La mise en place de ce premier programme de Quantitative easing  était associé à la politique fiscale du gouvernement du premier ministre Jun'ichirō Koizumi. Ce sont ces deux programmes politiques, la politique budgétaire de l’État et la politique monétaire de la banque centrale, qui ont permis de relancer en 2006 l’économie nippone.

Cet ensemble de politiques budgétaires et monétaires appelé policy-mix en économie est composé d’une part  du programme de réforme économique et fiscal  Basic Policies for Economic and Fiscal Management and Reform  ou  Big-Boned Policy  (« honebuto no hōshin » en japonais) créé par le CEFP  Council on Economic and Fiscal Policy et adopté en 2001 par le premier ministre Jun'ichirō Koizumi (« no growth without reforms ») qui consistait à une réduction des dépenses publiques mais aussi à une réduction des impôts et à  la mise en œuvre de réformes fiscales, administratives et bancaires.  D’autre part, le policy-mix était constitué de de la Zero Interest Rate Policy (ZIRP) et du premier programme de Quantitative easing de la Bank of Japan engagé par le gouverneur Masaru Hayami en 2001 et poursuivi ensuite à partir de 2003 jusqu’en 2006 par son successeur  Toshihiko Fukui, 29ème Gouverneur  de la BOJ, avec comme piliers l’augmentation progressive des  CABs (encours des comptes de dépôts à la BOJ) ainsi que l’augmentation du montant des achats d’obligations de l’État Japonais : l’« Outright purchase of long-term government bonds ». Ces  politiques menées par les décideurs étatiques et les autorités monétaires ont  redynamisé l’activité économique japonaise de 2002 à 2007. Durant cette période, le taux croissance de l’activité de l’économie japonaise a été quasiment stable avec un pic de croissance de 2,2% atteint en 2005. Le Japon avait alors connu à l’époque sa plus longue période d’expansion économique depuis le boom économique.

Jun'ichirō Koizumi  source : japan.kantei.go.jp

Toshihiko Fukui ,29ème Gouverneur de la BOJ REUTERS PHOTO / Michael Caronna (Dec. 2008 - Source: Reuters.com)
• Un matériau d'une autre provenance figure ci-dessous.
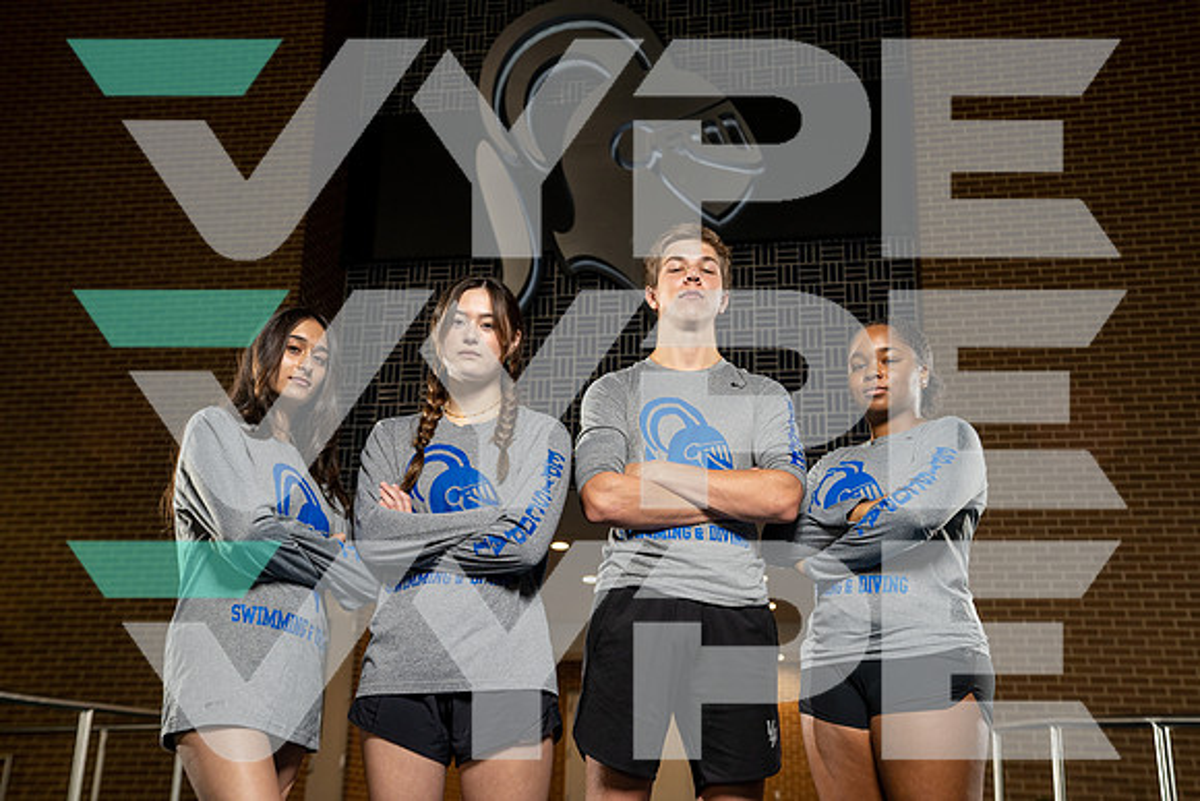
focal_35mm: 41
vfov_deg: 32.6
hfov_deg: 47.4
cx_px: 600
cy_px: 400
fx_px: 1367
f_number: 5
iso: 800
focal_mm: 41
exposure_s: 1/125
Malheureusement, cette croissance n’a pas été durable dans le temps car l’impact de la crise des subprimes en 2007 sur l’économie mondiale ainsi que sur l’économie japonaise a largement anéanti sa progression et à par la même occasion ouvert une période d’incertitude durant laquelle l’activité économique du Japon s’est retrouvée à son plus bas niveau depuis 10 ans.
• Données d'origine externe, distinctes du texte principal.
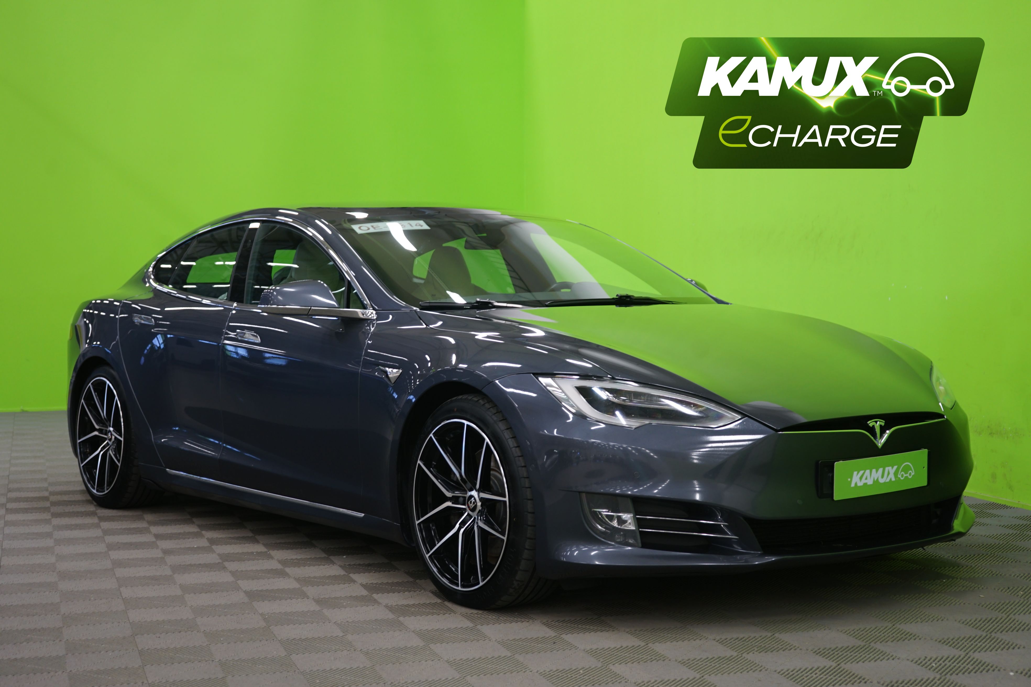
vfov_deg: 25.1
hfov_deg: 36.9
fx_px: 1546
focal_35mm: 54
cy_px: 344
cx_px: 516
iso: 400
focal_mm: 54
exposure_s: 1/8
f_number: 5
Cette crise « hypothécaire américaine » qui s’est transformé par la suite en une crise économique et financière d’envergure mondiale a démontré la fragilité de l’économie japonaise malgré les importants montants de liquidité injecté au sein de l’économie nippone par la BOJ et le fort interventionnisme économique du gouvernement Koizumi.